The relation between endogenous estrogen and its effect on various tissues in Japanese postmenopausal women is not clear. We precisely measured the level of endogenous estrogen by the HPLC-RIA method whose sensitivity of estrone and estradiol levels was5and 2pg/ml, respectively. A study of the relation between endogenous estrogen level and BMD of the lumbar spine in postmenopausal women revealed that women with estradiol levels below 2pg/ml for whom more than 5years had passed since menopause had less spine BMD than did women with levels in the range of10to 20pg/ml (Fig.5)(56).

INDIVIDUALIZED HRT
It was reported that ERT reduces the risk of edentulism and protects against loss of teeth (57). ERT was also reported to have a protective effect on lenses in postmenopausal women (58). In addition, Zandi et al. suggested that the higher risk of Alzheimer's disease for women than for men in old age might disappear if women were to undergo long- term postmenpausal HRT (Fig.6)(59). Thus, there is great interest in further development of low- dose HRT and transdermal estrogen therapy. These regimens with fewer side effects in addition to various effects on several tissues, will be important for the future of HRT.

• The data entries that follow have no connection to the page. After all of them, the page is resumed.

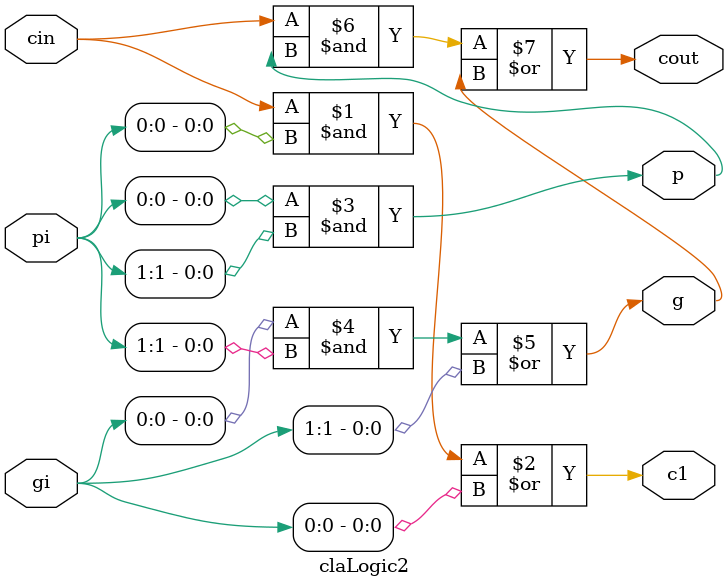
<source format=sv>


module claLogic2
(
    input logic cin,
    input logic [1 : 0] gi,
    input logic [1 : 0] pi,
    output logic c1,
    output logic g,
    output logic p,
    output logic cout
);

assign c1 = (cin & pi[0]) | gi[0];

assign p = pi[0] & pi[1];
assign g = (gi[0] & pi[1]) | 
gi[1];
assign cout = (cin & p) | g;
endmodule

</source>
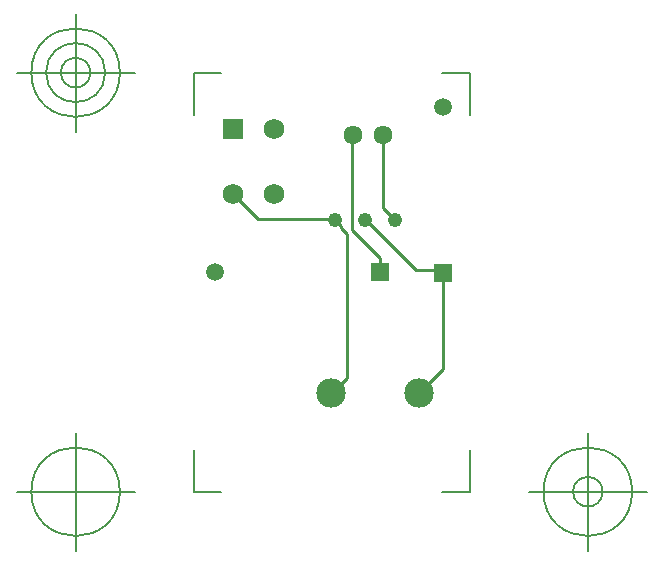
<source format=gbr>
G04 Generated by Ultiboard 14.2 *
%FSLAX34Y34*%
%MOMM*%

%ADD10C,0.0001*%
%ADD11C,0.2540*%
%ADD12C,0.1270*%
%ADD13C,1.0000*%
%ADD14C,1.6088*%
%ADD15C,2.4978*%
%ADD16C,1.2446*%
%ADD17C,1.5000*%
%ADD18R,1.5000X1.5000*%
%ADD19C,1.7526*%
%ADD20R,1.7526X1.7526*%


G04 ColorRGB 00FF00 for the following layer *
%LNCopper Top*%
%LPD*%
G54D10*
G54D11*
X208280Y751840D02*
X208280Y833120D01*
X205740Y835660D01*
X185420Y835660D01*
X142535Y878545D02*
X185420Y835660D01*
X208280Y751840D02*
X187960Y731520D01*
X30480Y900040D02*
X51680Y878840D01*
X116422Y878840D01*
X167640Y878005D02*
X157480Y888165D01*
X157480Y949960D01*
X116840Y878005D02*
X121920Y872925D01*
X121920Y871220D01*
X127000Y866140D01*
X127000Y744295D02*
X127000Y866140D01*
X127000Y744432D02*
X127000Y744295D01*
X114300Y731595D01*
X154940Y833720D02*
X154940Y845820D01*
X131747Y869013D02*
X154940Y845820D01*
X131747Y949627D02*
X131747Y869013D01*
G54D12*
X-2540Y647700D02*
X-2540Y683184D01*
X-2540Y647700D02*
X20828Y647700D01*
X231140Y647700D02*
X207772Y647700D01*
X231140Y647700D02*
X231140Y683184D01*
X231140Y1002540D02*
X231140Y967056D01*
X231140Y1002540D02*
X207772Y1002540D01*
X-2540Y1002540D02*
X20828Y1002540D01*
X-2540Y1002540D02*
X-2540Y967056D01*
X-52540Y647700D02*
X-152540Y647700D01*
X-102540Y597700D02*
X-102540Y697700D01*
X-140040Y647700D02*
G75*
D01*
G02X-140040Y647700I37500J0*
G01*
X281140Y647700D02*
X381140Y647700D01*
X331140Y597700D02*
X331140Y697700D01*
X293640Y647700D02*
G75*
D01*
G02X293640Y647700I37500J0*
G01*
X318640Y647700D02*
G75*
D01*
G02X318640Y647700I12500J0*
G01*
X-52540Y1002540D02*
X-152540Y1002540D01*
X-102540Y952540D02*
X-102540Y1052540D01*
X-140040Y1002540D02*
G75*
D01*
G02X-140040Y1002540I37500J0*
G01*
X-127540Y1002540D02*
G75*
D01*
G02X-127540Y1002540I25000J0*
G01*
X-115040Y1002540D02*
G75*
D01*
G02X-115040Y1002540I12500J0*
G01*
G54D13*
X30480Y901700D03*
G54D14*
X157480Y949960D03*
X132080Y949960D03*
G54D15*
X187960Y731520D03*
X113877Y731520D03*
G54D16*
X167640Y878005D03*
X142240Y878005D03*
X116840Y878005D03*
G54D17*
X208280Y973120D03*
X15240Y833420D03*
G54D18*
X208280Y833120D03*
X155240Y833420D03*
G54D19*
X65480Y900040D03*
X30480Y900040D03*
X65480Y955040D03*
G54D20*
X30480Y955040D03*

M02*

</source>
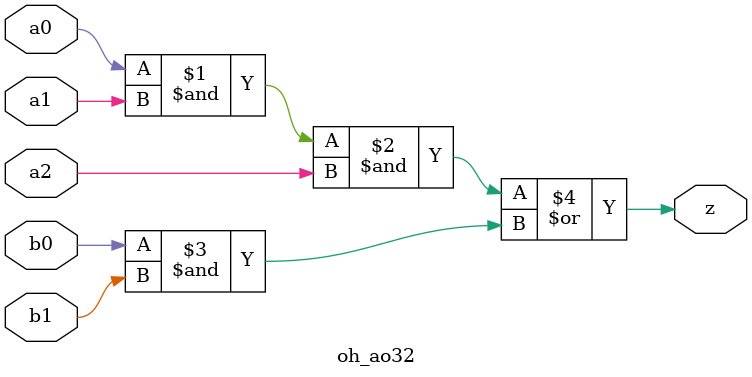
<source format=v>

module oh_ao32 #(parameter DW = 1 ) // array width
   (
    input [DW-1:0]  a0,
    input [DW-1:0]  a1,
    input [DW-1:0]  a2,
    input [DW-1:0]  b0,
    input [DW-1:0]  b1, 
    output [DW-1:0] z
    );
   
   assign z = (a0 & a1 & a2) | (b0 & b1);
   
endmodule

</source>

An appropriate HRT regimen should be selected to suit the individual in terms of risks, benefits and preferences (60). Various basic characteristics of individuals such as endogenous estrogen level, BMI, smoking and the state of glucose metabolism are important, and selection of the most appropriate regimen of HRT (dose, route of administration and schedule) for the needs of the individual are important factors for continuation of HRT. Alternative treatments, such as herbal medicines and soy proteins for improvement of vasomotor symptoms and selective estrogen receptor modulators and bisphosphonate for maintenance of bone mineral density, may be also selected. A plan for treatment over a 1-year period should be made, and adjustments may be made after1year with consideration given to individual needs, benefits and risks based on results of examination. Clinicians should become experts in tailoring HRT to accord with the characteristics and needs of each woman.